Retirement Budget Spreadsheet

Retirement Budget Spreadsheet – Your way of seeing the perfect retirement influences a great deal on the income you will need when you retire. Spending more time with family or venturing into new hobbies spend money on new priorities or hobbies, while they change their trade or continue working in the same industry give them a new source of money.

Retirement planning is not simply about accounting. Also prepare yourself to leave behind your work community and the personal, social and professional advantages that this provides. To make sure that this transition to retirement is okay, you have to plan how you will take on not only your savings but also your time.

Re-evaluate the budget for your retirement

Sources of income during retirement.

Usually, financial advisors rely on the rule that when they retire, they will need 70% to 90% of what they earn before they retire. It is likely that your income during retirement comes from several sources such as:

  1. Social Security
  2. Pension plans
  3. Plans offered by employers, such as 401 (k) and 403 (b)
  4. IRA Accounts
  5. Personal savings

 

If you decide to take part of your time to continue working or work as a consultant, you must include what you expect to receive and add it to your other income.

Your budget for retirement.

To get an idea of ​​the desired results, draw up a budget for your retirement. Make a list of income and all expenses that you believe to have and withdrawn, including current essential expenses, discretionary expenses, and medical expenses. Consider any possible change in your way of life, such as relocating, moving to a smaller house (or buying another) or starting a new job.

If your projections that your expenses are greater than your estimated income, you will need to reduce your expenses. Or try to increase your estimated income, either by contributing more money to your retirement accounts or by delaying your retirement date. If your projections show that your income was estimated in expenses, the questionnaire becomes waiting longer before you receive income from your savings. Note: As a general rule, you will begin receiving income from your retirement accounts on April 1 of the year following your 70 th birthday.

How to collect your income for retirement.

An important part of the planning process is what power to turn into a source of income and when to do so. As a general rule, you should expect as much as you can before collecting social security and first make withdrawals of the savings for which you pay taxes.

  1. Collect social security benefits
    You can start collecting social security benefits at age 62 and later at the age of 70. Keep in mind that the earlier you start a charge the amount of your benefits will be lower. If you work longer and charge later, your monthly benefits are higher.
  2. Deferred tax and tax accounts
    In most cases, it makes more sense to make withdrawals for which you pay interest and dividend taxes each year. It may be best to spend these accounts early in your retirement to allow for growth of your tax-deferred tax accounts for tax-free Roth IRAs.

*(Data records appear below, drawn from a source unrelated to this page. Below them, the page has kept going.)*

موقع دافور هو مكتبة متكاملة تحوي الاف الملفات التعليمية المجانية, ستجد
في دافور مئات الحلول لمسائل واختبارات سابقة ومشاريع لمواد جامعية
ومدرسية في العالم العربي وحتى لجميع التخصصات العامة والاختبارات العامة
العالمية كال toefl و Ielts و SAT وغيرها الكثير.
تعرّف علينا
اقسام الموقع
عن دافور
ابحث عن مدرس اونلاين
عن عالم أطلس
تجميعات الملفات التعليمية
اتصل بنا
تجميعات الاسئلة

There are exceptions to this rule, so it is advisable to consult with a tax advice and this strategy is the most appropriate for your particular situation.
    How to calculate how much to charge your wallet each year.

Another essential rule is that you should not withdraw more than 4% of total savings in the same year, because you are at greater risk of spending your money very soon and, years later, not having enough. In addition, by setting the limit of your withdrawals at 4%, it helps increase your income later to cover higher spending for inflation.

Reduce your life risk bypassing your savings.

Perhaps the most difficult question to answer when planning your retirement is how long you will live. Although there are no insured your years, there are ways to plan so your savings will not run out as long as you live. Plan the financing of a long withdrawal of the sign of the game time sign, more aggressive in your investment strategy or choose options such as that of the income of life, which will help you to last longer the savings than life . Another way is to withdraw the minimum amount of savings in order to reduce the risk that the money runs out.

The more you do to make your income more stable and the returns on your investments more predictable, the more likely you are to enjoy the years of your retirement without worrying about the economic side.